- **Problem requirements**
From the first line of the data below through the line bearing "<source format=gtl>", reproduce each line exactly; do not include pictures.

- **Data listing**
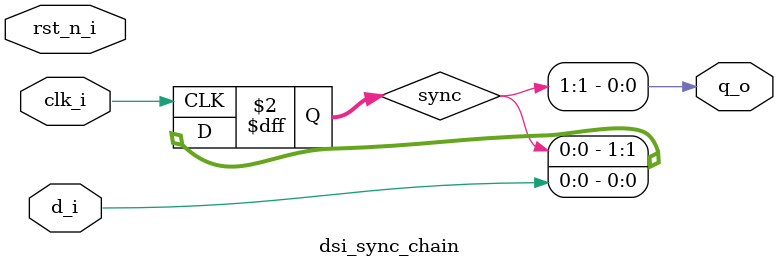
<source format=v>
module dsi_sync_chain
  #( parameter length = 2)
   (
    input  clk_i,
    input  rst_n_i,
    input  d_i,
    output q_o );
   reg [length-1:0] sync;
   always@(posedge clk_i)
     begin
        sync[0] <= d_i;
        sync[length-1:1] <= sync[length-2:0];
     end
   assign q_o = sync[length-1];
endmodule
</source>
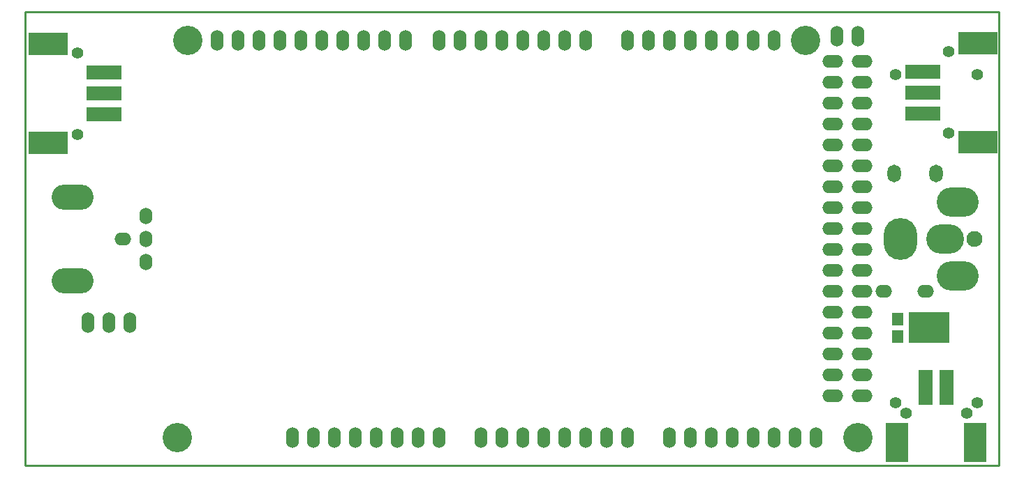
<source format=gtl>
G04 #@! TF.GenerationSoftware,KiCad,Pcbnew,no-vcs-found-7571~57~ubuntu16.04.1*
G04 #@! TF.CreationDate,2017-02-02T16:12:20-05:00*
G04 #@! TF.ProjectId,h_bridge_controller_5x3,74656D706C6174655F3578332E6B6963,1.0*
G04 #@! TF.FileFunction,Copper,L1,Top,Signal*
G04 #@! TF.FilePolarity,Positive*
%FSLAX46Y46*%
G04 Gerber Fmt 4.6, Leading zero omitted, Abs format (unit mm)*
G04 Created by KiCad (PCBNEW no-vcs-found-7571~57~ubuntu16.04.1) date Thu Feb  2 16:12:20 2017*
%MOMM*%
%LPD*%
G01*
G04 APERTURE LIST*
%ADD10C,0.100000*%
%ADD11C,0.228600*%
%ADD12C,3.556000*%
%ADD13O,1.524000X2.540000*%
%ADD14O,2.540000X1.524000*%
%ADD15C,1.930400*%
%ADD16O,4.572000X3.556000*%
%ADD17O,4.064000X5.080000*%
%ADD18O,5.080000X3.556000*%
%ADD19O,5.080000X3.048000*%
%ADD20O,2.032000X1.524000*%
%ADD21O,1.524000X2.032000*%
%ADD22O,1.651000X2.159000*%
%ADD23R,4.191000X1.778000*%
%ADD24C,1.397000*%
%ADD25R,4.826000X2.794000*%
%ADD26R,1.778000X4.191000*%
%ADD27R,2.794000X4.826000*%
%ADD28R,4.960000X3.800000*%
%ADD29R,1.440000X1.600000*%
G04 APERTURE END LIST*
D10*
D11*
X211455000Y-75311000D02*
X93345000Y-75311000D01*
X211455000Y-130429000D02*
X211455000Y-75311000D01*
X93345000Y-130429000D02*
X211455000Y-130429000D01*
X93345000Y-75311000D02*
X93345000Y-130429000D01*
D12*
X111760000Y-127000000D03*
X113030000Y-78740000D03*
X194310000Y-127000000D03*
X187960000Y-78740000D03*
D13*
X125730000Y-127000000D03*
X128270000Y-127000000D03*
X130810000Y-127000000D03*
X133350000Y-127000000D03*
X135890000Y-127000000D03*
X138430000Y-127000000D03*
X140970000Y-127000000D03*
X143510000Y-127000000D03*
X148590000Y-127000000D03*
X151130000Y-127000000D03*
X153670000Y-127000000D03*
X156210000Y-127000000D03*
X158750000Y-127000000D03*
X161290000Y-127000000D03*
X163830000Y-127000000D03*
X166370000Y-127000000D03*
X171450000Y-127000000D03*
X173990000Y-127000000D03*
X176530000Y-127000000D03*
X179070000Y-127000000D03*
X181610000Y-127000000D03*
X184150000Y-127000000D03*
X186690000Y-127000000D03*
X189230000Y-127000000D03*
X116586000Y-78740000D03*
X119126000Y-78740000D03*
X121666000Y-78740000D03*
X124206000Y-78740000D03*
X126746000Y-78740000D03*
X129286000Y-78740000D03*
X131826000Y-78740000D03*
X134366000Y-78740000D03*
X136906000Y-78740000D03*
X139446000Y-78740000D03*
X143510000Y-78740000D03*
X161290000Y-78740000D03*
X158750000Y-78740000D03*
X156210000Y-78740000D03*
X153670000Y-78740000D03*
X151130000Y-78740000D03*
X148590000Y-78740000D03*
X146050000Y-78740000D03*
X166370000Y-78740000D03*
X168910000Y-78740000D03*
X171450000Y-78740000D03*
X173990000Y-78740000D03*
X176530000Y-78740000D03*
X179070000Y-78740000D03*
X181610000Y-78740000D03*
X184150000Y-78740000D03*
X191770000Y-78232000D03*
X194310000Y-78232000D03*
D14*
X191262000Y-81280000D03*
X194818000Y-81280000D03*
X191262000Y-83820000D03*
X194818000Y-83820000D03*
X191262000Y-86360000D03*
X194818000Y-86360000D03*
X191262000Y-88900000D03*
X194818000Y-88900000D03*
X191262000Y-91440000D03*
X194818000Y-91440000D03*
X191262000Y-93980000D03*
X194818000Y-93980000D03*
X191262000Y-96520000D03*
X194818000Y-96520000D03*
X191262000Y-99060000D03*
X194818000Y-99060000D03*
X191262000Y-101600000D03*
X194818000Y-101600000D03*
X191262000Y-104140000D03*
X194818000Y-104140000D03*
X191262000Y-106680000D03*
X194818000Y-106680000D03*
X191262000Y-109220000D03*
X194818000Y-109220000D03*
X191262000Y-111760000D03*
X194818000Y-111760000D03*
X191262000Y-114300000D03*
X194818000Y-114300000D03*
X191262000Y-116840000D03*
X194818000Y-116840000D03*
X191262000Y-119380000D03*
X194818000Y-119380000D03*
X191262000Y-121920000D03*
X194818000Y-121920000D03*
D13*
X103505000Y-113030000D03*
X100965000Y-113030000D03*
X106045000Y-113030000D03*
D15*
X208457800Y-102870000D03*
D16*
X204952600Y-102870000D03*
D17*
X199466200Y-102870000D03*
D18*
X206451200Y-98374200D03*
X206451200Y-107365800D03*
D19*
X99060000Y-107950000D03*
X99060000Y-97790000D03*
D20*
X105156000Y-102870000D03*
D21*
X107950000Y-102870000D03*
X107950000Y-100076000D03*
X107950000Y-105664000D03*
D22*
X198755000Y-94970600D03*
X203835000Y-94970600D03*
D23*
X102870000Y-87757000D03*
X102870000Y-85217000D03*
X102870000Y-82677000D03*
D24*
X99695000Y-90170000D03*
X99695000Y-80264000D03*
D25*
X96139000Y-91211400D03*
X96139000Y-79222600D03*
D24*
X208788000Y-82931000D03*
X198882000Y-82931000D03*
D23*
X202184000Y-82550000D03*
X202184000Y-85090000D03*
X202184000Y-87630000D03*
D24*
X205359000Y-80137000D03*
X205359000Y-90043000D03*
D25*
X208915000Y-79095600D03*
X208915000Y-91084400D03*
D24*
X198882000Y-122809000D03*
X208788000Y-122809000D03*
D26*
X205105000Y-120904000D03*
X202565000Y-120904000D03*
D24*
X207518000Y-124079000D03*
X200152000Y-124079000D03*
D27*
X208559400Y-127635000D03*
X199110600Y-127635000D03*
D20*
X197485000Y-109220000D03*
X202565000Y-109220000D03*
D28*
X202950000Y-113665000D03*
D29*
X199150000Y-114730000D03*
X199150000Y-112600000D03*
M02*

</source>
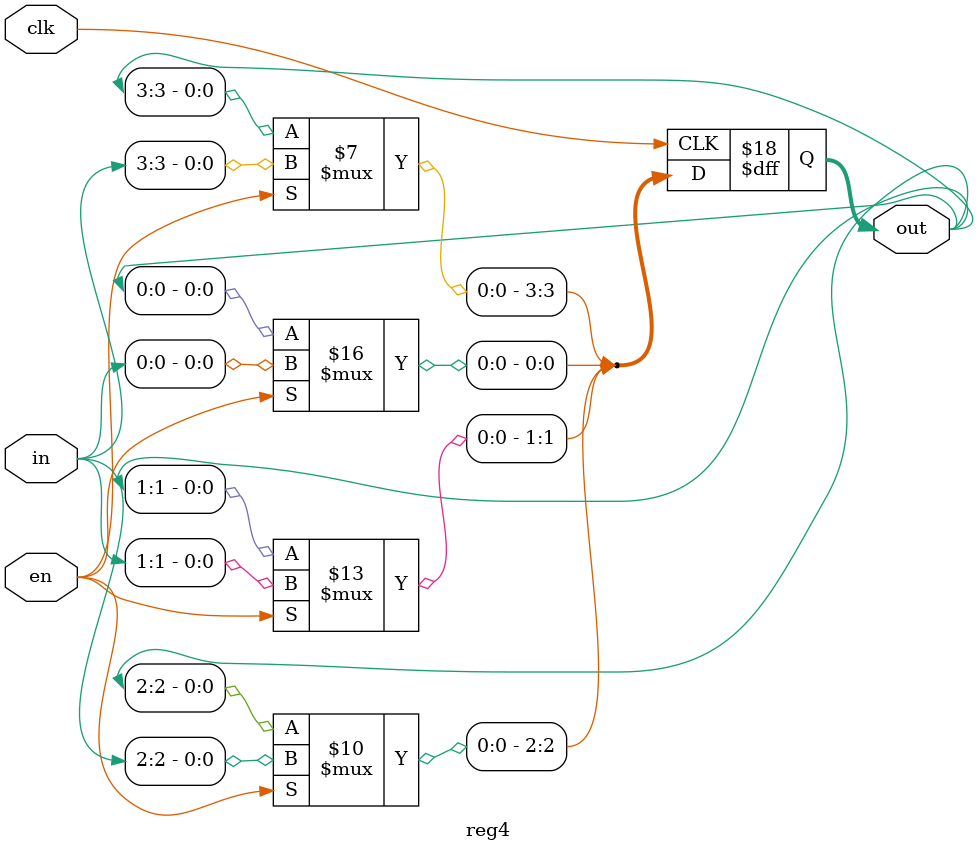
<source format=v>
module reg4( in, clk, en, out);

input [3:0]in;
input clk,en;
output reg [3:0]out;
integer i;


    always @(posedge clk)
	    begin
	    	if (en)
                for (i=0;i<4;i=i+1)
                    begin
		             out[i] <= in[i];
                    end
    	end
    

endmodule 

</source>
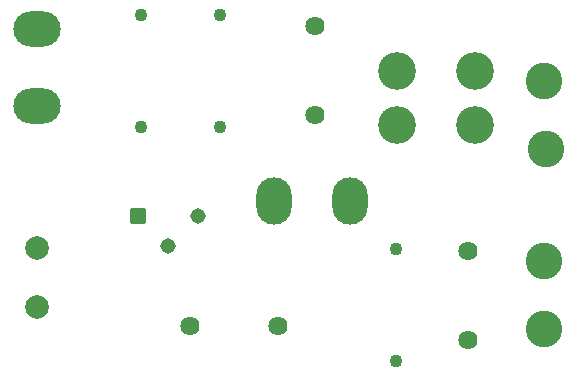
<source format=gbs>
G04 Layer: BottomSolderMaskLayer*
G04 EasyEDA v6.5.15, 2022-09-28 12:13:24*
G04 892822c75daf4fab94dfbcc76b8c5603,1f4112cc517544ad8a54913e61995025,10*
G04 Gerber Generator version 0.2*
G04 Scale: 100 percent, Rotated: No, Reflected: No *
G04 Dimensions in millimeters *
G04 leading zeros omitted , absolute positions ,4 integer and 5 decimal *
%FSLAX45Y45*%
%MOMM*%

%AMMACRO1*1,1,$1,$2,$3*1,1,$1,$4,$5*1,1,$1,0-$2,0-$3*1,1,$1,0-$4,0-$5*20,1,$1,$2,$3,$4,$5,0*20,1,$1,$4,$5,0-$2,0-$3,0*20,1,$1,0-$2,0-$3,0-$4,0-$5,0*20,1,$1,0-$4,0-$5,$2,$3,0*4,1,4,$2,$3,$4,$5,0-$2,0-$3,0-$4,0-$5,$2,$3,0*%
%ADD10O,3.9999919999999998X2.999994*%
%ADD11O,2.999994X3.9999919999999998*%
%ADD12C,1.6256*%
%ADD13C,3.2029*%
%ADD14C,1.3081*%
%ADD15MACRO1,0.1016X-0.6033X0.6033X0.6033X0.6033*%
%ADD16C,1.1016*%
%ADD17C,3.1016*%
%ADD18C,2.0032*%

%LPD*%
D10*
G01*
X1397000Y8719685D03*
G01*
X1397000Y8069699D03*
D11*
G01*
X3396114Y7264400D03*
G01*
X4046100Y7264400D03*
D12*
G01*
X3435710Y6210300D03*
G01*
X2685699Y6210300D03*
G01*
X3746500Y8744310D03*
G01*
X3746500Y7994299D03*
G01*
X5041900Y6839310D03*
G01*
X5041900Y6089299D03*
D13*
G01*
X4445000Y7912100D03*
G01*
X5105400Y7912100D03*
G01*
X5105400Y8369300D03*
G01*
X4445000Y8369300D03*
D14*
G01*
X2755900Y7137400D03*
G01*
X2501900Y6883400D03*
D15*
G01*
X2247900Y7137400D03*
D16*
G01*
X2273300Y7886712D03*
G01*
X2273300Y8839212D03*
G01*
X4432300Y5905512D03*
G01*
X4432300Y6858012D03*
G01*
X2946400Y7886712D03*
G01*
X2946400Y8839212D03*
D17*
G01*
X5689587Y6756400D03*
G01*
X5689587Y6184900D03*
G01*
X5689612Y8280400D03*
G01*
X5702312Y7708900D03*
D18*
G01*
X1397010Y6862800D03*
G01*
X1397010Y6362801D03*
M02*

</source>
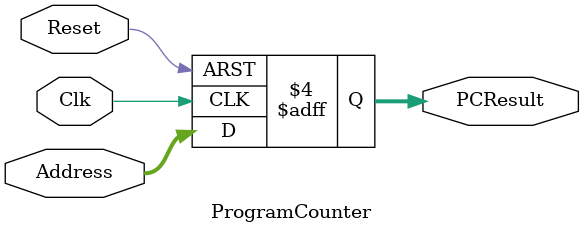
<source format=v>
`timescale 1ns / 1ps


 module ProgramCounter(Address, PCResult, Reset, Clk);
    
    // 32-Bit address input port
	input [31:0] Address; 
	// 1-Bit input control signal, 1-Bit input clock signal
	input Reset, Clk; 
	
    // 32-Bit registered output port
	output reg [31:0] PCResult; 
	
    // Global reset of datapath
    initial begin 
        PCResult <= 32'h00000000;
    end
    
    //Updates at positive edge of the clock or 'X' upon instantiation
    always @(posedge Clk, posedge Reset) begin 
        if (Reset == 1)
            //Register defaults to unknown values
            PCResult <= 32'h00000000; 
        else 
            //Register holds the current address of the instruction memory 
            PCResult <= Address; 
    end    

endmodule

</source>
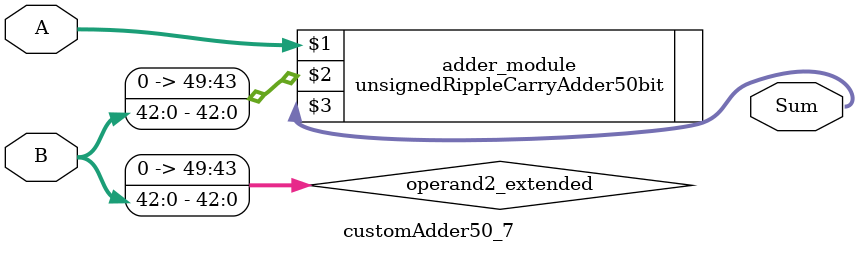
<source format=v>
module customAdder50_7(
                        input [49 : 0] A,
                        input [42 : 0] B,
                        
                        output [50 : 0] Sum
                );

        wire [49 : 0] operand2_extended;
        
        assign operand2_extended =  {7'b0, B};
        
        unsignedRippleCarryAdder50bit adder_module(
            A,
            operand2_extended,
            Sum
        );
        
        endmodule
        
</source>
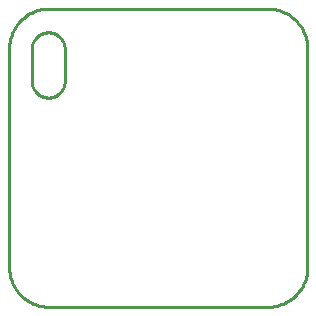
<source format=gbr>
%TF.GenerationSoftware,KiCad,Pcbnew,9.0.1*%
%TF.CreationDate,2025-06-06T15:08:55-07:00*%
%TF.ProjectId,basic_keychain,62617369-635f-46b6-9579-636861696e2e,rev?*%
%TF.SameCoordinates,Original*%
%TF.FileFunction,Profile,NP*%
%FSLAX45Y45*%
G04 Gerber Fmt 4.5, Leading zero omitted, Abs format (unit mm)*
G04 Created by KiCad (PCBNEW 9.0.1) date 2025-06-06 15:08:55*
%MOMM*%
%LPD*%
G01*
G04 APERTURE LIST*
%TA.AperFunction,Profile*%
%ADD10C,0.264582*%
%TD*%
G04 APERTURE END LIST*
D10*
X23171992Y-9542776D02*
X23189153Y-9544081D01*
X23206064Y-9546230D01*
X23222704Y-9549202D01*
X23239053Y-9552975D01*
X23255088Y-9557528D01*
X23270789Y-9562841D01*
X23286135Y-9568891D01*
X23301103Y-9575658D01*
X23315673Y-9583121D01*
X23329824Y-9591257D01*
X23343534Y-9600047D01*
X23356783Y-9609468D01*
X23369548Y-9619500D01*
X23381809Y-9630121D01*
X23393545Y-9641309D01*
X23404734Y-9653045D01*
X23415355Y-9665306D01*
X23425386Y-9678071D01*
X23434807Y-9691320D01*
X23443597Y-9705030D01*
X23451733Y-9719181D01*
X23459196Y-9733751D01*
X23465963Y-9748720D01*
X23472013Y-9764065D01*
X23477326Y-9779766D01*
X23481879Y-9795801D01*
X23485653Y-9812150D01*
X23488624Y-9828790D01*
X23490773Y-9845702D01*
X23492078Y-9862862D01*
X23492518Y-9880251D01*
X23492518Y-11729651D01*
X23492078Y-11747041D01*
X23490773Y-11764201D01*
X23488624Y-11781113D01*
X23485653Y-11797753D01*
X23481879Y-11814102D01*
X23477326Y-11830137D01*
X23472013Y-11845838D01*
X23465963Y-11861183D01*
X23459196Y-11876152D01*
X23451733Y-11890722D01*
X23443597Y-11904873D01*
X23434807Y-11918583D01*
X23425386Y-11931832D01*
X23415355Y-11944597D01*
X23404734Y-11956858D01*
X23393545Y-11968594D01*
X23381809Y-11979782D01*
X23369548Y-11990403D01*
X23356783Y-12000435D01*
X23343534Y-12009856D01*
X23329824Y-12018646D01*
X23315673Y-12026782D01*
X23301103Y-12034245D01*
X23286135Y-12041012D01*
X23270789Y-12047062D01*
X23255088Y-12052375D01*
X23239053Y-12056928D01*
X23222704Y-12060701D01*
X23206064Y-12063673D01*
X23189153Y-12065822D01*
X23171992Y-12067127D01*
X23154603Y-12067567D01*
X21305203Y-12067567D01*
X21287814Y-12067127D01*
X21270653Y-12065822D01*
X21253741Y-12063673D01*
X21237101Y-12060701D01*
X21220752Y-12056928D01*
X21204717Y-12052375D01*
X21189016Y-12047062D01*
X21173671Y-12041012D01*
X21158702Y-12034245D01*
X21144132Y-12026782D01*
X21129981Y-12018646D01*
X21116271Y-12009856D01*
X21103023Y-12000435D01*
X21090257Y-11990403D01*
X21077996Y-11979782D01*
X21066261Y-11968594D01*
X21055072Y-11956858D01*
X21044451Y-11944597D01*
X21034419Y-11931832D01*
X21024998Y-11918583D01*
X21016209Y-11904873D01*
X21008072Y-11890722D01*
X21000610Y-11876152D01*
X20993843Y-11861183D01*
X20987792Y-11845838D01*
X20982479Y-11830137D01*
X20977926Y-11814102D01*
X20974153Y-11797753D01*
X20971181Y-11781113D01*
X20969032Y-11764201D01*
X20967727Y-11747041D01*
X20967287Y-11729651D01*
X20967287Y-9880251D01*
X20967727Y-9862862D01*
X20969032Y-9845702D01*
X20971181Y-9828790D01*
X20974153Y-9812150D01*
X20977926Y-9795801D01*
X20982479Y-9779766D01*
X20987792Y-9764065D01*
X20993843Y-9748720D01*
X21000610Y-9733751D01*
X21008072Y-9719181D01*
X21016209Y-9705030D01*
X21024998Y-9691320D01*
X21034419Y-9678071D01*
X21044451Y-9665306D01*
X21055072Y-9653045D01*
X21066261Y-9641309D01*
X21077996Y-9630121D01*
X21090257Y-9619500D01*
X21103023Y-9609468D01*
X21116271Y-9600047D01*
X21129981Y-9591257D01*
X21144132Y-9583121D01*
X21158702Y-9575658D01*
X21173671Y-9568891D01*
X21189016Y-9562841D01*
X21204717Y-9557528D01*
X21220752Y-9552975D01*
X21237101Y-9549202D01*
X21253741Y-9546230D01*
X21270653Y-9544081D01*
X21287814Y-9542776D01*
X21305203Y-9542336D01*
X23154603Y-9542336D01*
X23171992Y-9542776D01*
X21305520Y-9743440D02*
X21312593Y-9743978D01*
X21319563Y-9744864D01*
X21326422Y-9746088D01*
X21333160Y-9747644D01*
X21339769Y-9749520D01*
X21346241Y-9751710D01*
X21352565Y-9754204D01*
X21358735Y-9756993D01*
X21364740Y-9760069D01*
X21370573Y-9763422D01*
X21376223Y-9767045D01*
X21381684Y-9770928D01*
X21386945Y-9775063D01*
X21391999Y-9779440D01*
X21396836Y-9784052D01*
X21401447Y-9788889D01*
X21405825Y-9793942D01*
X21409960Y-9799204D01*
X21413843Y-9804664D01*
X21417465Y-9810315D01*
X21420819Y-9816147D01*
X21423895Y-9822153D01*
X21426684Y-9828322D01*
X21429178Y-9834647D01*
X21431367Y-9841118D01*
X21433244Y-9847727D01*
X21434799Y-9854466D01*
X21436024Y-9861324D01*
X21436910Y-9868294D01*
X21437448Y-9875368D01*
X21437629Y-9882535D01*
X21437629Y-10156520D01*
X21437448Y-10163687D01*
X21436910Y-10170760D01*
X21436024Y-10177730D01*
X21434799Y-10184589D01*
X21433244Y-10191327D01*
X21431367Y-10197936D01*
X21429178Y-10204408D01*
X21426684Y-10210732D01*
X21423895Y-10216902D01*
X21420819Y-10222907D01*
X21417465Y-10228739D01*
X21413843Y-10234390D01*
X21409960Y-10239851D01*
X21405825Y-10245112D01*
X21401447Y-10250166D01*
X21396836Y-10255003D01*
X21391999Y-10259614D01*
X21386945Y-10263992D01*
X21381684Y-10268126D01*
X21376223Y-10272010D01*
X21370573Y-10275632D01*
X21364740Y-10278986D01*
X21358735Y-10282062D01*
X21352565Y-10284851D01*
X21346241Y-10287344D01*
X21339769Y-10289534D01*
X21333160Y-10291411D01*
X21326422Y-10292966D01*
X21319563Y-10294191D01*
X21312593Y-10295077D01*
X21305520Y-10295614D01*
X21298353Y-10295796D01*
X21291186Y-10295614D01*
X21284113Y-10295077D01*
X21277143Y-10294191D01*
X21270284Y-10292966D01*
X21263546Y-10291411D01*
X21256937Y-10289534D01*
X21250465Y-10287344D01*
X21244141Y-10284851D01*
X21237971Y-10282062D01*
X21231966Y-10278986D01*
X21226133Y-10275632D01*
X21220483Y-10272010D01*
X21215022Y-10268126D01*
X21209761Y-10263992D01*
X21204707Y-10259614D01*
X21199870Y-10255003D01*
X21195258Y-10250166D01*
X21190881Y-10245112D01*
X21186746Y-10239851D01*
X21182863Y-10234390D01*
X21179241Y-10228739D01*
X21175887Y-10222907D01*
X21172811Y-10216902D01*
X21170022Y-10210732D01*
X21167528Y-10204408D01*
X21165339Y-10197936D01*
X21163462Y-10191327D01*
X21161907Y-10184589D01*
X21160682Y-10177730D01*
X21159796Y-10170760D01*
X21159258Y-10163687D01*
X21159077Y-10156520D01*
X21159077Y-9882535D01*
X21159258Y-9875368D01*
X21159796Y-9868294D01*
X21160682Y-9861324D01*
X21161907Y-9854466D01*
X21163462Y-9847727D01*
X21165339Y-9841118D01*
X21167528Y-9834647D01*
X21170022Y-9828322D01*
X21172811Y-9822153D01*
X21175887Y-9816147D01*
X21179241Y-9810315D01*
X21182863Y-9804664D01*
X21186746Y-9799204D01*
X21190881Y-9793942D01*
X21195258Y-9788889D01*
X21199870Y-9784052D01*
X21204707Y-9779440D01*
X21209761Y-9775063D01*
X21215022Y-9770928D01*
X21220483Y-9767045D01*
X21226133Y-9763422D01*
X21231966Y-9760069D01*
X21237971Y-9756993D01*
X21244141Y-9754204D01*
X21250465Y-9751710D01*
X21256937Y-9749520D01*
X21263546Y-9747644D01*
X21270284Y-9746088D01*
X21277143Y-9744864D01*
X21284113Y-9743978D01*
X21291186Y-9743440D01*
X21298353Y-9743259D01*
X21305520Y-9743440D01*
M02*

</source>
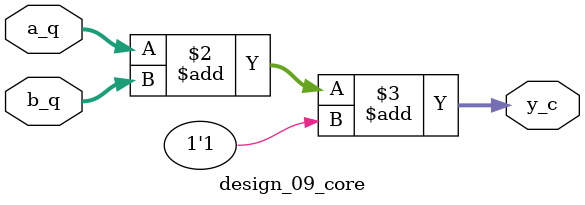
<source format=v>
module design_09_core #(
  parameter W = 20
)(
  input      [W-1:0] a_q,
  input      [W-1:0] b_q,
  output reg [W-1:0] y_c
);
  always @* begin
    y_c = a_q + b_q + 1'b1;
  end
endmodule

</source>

- **Answer space**
<source format=v>
module dsi_sync_chain
  #( parameter length = 2)
   (
    input  clk_i,
    input  rst_n_i,
    input  d_i,
    output q_o );
   reg [length-1:0] sync;
   always@(posedge clk_i)
     begin
        sync[0] <= d_i;
        sync[length-1:1] <= sync[length-2:0];
     end
   assign q_o = sync[length-1];
endmodule
</source>
<source format=gtl>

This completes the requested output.